‘
Petrolü
kontrol ederseniz, ulusları kontrol edersiniz.
Yiyeceği kontrol ederseniz, insanları kontrol edersiniz.’
Bu sözler herhangi bir
komplo teorisyeninin ağzından çıksa, aldırmaz geçersiniz.
En fazla, tarım politikaları üzerine
geyik çevirirken,
ucuz bir argüman olarak kullanırsınız.
Bir de, Deniz
Baykal’ın dört elle sarılacağı siyasi bir slogan işlevi görebilir.
Ama dün Baykal mevzuya girdiği halde, böyle bir slogan atılmadı grup toplantısında.

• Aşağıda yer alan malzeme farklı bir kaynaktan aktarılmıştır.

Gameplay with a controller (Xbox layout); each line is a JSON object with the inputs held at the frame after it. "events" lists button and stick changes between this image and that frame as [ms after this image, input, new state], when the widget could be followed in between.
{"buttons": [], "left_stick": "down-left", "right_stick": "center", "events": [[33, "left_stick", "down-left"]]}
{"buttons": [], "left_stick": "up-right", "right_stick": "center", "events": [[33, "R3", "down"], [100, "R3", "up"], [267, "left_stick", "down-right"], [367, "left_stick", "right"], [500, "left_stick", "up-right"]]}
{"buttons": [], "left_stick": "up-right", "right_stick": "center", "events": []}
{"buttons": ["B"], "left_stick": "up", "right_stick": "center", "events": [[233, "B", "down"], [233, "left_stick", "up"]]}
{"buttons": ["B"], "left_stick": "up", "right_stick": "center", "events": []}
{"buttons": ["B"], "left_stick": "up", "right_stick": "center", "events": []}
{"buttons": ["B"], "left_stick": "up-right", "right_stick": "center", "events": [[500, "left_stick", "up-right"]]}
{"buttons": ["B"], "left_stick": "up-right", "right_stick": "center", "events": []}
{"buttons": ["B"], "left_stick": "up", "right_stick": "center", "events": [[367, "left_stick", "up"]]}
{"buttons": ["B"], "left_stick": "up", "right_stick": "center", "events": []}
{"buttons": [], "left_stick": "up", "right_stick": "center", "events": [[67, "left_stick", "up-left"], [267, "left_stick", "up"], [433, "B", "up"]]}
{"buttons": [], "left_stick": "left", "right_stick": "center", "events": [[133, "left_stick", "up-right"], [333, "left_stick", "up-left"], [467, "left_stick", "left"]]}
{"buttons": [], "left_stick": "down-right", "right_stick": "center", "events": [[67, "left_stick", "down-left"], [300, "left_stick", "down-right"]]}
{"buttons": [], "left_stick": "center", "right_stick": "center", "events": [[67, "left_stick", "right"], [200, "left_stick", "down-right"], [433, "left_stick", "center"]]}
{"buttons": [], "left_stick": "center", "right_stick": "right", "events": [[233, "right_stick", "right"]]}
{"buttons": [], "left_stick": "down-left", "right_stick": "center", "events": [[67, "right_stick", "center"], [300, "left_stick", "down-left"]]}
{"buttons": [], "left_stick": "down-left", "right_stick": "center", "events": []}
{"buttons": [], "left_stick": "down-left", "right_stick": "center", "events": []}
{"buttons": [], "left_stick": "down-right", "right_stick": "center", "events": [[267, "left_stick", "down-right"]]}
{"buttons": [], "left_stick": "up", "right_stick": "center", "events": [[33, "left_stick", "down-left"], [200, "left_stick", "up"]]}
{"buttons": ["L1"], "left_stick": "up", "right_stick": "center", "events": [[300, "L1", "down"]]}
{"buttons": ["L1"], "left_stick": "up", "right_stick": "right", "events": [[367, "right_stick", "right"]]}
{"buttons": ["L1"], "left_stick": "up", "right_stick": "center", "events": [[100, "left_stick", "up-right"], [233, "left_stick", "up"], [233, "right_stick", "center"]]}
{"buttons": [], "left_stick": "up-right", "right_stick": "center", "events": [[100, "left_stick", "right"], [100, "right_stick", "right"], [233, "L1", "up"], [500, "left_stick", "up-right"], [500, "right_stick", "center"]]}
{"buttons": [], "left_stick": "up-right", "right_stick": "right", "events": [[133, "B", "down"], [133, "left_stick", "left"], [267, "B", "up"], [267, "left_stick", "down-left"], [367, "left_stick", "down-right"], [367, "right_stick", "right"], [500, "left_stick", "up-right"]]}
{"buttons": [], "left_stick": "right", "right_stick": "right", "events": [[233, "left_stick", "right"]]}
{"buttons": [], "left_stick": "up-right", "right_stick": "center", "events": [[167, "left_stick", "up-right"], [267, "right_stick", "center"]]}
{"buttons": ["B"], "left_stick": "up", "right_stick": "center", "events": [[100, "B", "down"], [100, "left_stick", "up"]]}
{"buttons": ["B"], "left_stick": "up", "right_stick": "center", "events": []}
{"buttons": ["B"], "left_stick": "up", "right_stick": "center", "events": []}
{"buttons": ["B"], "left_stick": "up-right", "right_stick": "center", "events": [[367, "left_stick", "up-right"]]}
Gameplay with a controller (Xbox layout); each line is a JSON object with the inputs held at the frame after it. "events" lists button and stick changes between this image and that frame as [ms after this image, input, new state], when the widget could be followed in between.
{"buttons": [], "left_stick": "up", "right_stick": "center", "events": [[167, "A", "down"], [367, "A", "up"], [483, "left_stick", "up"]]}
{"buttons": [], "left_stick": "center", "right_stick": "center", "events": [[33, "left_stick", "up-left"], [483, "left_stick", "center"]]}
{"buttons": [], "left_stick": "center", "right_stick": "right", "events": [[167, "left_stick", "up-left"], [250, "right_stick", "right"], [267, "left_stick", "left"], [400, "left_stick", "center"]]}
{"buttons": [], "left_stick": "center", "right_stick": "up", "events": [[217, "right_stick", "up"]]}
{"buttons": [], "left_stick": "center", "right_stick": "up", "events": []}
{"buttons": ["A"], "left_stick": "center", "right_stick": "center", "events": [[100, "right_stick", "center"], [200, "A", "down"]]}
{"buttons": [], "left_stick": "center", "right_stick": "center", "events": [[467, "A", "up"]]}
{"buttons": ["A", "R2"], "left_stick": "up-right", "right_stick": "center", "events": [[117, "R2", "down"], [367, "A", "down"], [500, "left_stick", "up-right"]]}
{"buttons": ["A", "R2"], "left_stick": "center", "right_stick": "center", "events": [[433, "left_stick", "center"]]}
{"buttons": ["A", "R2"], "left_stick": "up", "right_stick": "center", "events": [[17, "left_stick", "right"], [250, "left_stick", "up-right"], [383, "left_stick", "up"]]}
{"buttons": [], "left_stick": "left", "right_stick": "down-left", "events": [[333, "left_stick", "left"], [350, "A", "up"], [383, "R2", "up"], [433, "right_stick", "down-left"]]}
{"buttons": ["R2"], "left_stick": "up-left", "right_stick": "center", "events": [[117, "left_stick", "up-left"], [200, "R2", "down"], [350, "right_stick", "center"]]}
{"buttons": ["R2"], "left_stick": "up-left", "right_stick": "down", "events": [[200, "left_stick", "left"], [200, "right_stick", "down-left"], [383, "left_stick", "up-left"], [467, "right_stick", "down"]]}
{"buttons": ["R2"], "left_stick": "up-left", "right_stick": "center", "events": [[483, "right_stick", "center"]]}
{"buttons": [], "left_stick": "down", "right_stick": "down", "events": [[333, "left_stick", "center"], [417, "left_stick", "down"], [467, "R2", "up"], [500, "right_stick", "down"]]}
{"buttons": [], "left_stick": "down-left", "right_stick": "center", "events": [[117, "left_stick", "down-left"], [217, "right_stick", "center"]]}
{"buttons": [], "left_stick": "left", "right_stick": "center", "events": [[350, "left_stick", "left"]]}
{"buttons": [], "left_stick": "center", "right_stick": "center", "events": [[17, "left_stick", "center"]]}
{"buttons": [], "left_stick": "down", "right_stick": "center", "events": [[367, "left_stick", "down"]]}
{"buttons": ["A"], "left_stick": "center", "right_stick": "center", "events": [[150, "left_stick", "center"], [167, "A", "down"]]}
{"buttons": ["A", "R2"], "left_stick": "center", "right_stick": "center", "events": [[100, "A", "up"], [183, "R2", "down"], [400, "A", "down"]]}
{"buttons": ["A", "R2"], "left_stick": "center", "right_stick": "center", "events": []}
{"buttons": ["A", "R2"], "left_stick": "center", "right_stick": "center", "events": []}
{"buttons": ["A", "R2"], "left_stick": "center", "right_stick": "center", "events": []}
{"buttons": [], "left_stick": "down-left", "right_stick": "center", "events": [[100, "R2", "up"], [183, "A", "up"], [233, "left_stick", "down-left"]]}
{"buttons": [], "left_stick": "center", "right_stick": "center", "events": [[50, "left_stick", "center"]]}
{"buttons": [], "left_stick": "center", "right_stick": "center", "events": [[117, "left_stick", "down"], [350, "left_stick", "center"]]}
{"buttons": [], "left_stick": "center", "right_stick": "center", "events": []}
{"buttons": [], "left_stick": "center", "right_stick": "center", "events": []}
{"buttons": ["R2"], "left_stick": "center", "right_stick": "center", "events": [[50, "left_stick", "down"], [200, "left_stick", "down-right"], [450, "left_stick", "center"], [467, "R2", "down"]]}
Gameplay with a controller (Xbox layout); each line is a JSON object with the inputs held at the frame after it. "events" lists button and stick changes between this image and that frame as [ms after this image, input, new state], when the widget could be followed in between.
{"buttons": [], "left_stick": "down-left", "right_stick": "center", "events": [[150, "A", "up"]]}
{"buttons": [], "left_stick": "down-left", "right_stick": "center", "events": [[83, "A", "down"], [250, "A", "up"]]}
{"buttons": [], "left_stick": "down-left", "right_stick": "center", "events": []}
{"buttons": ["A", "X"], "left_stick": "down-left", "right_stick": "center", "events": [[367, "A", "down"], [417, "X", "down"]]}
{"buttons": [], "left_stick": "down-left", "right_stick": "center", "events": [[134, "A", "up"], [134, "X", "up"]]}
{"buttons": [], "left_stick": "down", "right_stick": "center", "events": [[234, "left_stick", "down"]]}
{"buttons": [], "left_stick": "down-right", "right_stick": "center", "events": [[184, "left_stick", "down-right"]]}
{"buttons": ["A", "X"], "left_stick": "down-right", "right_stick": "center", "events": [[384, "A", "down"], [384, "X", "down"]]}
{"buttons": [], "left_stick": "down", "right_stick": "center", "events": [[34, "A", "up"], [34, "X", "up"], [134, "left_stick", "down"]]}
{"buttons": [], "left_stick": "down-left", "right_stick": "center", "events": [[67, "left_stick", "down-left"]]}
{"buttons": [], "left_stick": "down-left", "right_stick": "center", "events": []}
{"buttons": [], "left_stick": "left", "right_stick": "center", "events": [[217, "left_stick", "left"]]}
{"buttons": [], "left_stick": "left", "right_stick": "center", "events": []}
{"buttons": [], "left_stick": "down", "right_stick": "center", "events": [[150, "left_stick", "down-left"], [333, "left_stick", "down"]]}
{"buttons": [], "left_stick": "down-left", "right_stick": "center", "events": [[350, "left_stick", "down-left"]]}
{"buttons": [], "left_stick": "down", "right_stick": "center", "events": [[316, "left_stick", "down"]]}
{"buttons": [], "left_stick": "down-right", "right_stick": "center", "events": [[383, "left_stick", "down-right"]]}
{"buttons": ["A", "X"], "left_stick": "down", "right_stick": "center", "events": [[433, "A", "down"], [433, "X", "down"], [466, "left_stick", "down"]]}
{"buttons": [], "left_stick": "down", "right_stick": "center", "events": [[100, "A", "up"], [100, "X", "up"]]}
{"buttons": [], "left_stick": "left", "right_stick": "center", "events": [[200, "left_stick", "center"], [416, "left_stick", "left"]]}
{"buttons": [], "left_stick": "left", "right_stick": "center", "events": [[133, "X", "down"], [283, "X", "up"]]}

Belli ki, bu parlak sözlerden CHP’liler henüz haberdar edilmemiş.
O zaman benden duysunlar.
Dış politikanın
efsane oyun kurucusu Henry Kissinger’a atfediliyor bu sözler.
Daha şimdiden, üzerine koca bir kitap bile yazıldı.
William Engdahl, üşenmeyip 330 sayfa karalamış.
Kitabının adı, ‘Ölüm Tohumları’.
Geçtiğimiz haziran ayında Türkçe’ye çevrilip, kitapçı raflarındaki yerini aldı.
Engdahl, ‘Genetiği değiştirilmiş
tohumların arkasındaki karanlık oyunlar’ı ifşa ettiği iddiasında.
‘Amerika’nın bir avuç
yönetici eliti, tüm dünya insanlarının kaderiyle oynuyor’.
Büyük bir iddia!...
***
Petrol savaşlarıyla geçen koca bir yüzyılın yorgunluğunu henüz üzerimizden atamamışken, işte yeni bir savaş yüzyılının eşiğine geldik.
Dünya barışı, yepyeni bir tehditle karşı karşıya.
Küresel güçlerin yeni yüzyıldaki savaş alanı,
yiyecek...
Petrolün yerini,
gıda alıyor.
Nükleer silahların yerini de,
ölüm tohumları.
Ölüm tohumlarından kasıt, Genetiği Değiştirilmiş Organizmalar (GDO).
Biyo-teknoloji laboratuvarlarında üretilen genetiğiyle oynanmış tohumlara, ‘Terminatör’ deniyor.
Kimilerine göre ise, Frankeştayn adı daha uygun.
Çünkü, tek kullanımlık tohumlar bunlar.
Genetik mühendisleri, tohumların gen yapısını değiştirerek doğada bulunmayan yeni türler üretiyor.
Onun için ‘Frankeştayn’...
Mısır, soya,
pamuk ve pirinç gibi
doğal türlerin de her ortamda ekilip, daha fazla verim alınmasını sağlıyor.
Terminatörler, doğal tohumlara nazaran 10 kat daha üretken,
besin değerleri de daha yüksek.
Ama insan sağlığına etkileri spekülasyona açık, hala ‘zararsız’lığı kanıtlanmaya muhtaç.
Hem ‘terminatör’le elde edilen
ürün çekirdeğinden yeni tohumluklar da çıkmıyor.
Çekirdeği kısırlaştırıyor yani, bu yüzden ‘terminatör’.
Dolayısıyla tarımı, biyo-teknolojiye bağımlı hale getiriyor.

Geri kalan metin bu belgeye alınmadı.